IBM has a product called IBM Security Directory Integrator that can be used to create a single authoritative datasource out of silos of identities. Federated Directory Server is a feature of IBM Security Directory Integrator, which has several pre-built artifacts for bringing multiple identity stores together rapidly without making any changes to underlying identity infrastructure.
Once you have resolved the problem of silos, you can move to the second step: making use of these identities for authentication.

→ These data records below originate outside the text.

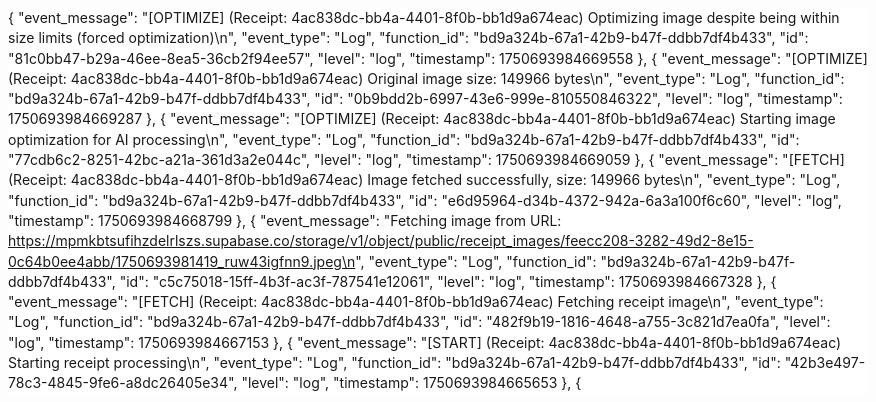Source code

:   {
    "event_message": "[OPTIMIZE] (Receipt: 4ac838dc-bb4a-4401-8f0b-bb1d9a674eac) Optimizing image despite being within size limits (forced optimization)\n",
    "event_type": "Log",
    "function_id": "bd9a324b-67a1-42b9-b47f-ddbb7df4b433",
    "id": "81c0bb47-b29a-46ee-8ea5-36cb2f94ee57",
    "level": "log",
    "timestamp": 1750693984669558
  },
  {
    "event_message": "[OPTIMIZE] (Receipt: 4ac838dc-bb4a-4401-8f0b-bb1d9a674eac) Original image size: 149966 bytes\n",
    "event_type": "Log",
    "function_id": "bd9a324b-67a1-42b9-b47f-ddbb7df4b433",
    "id": "0b9bdd2b-6997-43e6-999e-810550846322",
    "level": "log",
    "timestamp": 1750693984669287
  },
  {
    "event_message": "[OPTIMIZE] (Receipt: 4ac838dc-bb4a-4401-8f0b-bb1d9a674eac) Starting image optimization for AI processing\n",
    "event_type": "Log",
    "function_id": "bd9a324b-67a1-42b9-b47f-ddbb7df4b433",
    "id": "77cdb6c2-8251-42bc-a21a-361d3a2e044c",
    "level": "log",
    "timestamp": 1750693984669059
  },
  {
    "event_message": "[FETCH] (Receipt: 4ac838dc-bb4a-4401-8f0b-bb1d9a674eac) Image fetched successfully, size: 149966 bytes\n",
    "event_type": "Log",
    "function_id": "bd9a324b-67a1-42b9-b47f-ddbb7df4b433",
    "id": "e6d95964-d34b-4372-942a-6a3a100f6c60",
    "level": "log",
    "timestamp": 1750693984668799
  },
  {
    "event_message": "Fetching image from URL: https://mpmkbtsufihzdelrlszs.supabase.co/storage/v1/object/public/receipt_images/feecc208-3282-49d2-8e15-0c64b0ee4abb/1750693981419_ruw43igfnn9.jpeg\n",
    "event_type": "Log",
    "function_id": "bd9a324b-67a1-42b9-b47f-ddbb7df4b433",
    "id": "c5c75018-15ff-4b3f-ac3f-787541e12061",
    "level": "log",
    "timestamp": 1750693984667328
  },
  {
    "event_message": "[FETCH] (Receipt: 4ac838dc-bb4a-4401-8f0b-bb1d9a674eac) Fetching receipt image\n",
    "event_type": "Log",
    "function_id": "bd9a324b-67a1-42b9-b47f-ddbb7df4b433",
    "id": "482f9b19-1816-4648-a755-3c821d7ea0fa",
    "level": "log",
    "timestamp": 1750693984667153
  },
  {
    "event_message": "[START] (Receipt: 4ac838dc-bb4a-4401-8f0b-bb1d9a674eac) Starting receipt processing\n",
    "event_type": "Log",
    "function_id": "bd9a324b-67a1-42b9-b47f-ddbb7df4b433",
    "id": "42b3e497-78c3-4845-9fe6-a8dc26405e34",
    "level": "log",
    "timestamp": 1750693984665653
  },
  {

CONSUME: A typical example is Cloud-based single sign-on service. A user has to be authenticated against the on-premise identities even when accessing Cloud applications. There are different ways to utilize enterprise identities for single sign-on to Cloud. Some single sign-on applications use SAML to connect with enterprise identities. Others bring the identity information into a Cloud directory. IBM Single Sign On for Bluemix provides both of these options. You can use a SAML based component called Identity Bridge to integrate your enterprise identities for authentication. In case you have another product that supports SAML such as Tivoli Federated Identity Manager, you can use that instead of Identity Bridge. An upcoming Cloud Directory Sync feature can also be used to migrate and synchronize enterprise directories with the Cloud Directory. Irrespective of which technology you use for authentication on Cloud, ideally behind the scenes, a single authoritative data source is very useful.
Better ROI, rapid deployment, performance, scalability and extensibility are typically the key outcomes to strive for when creating the authentication infrastructure on Cloud. By following this 2C approach “Consolidate and Consume”, you can rapidly create an authentication framework fulfilling these requirements without interrupting your on-premise IT setup.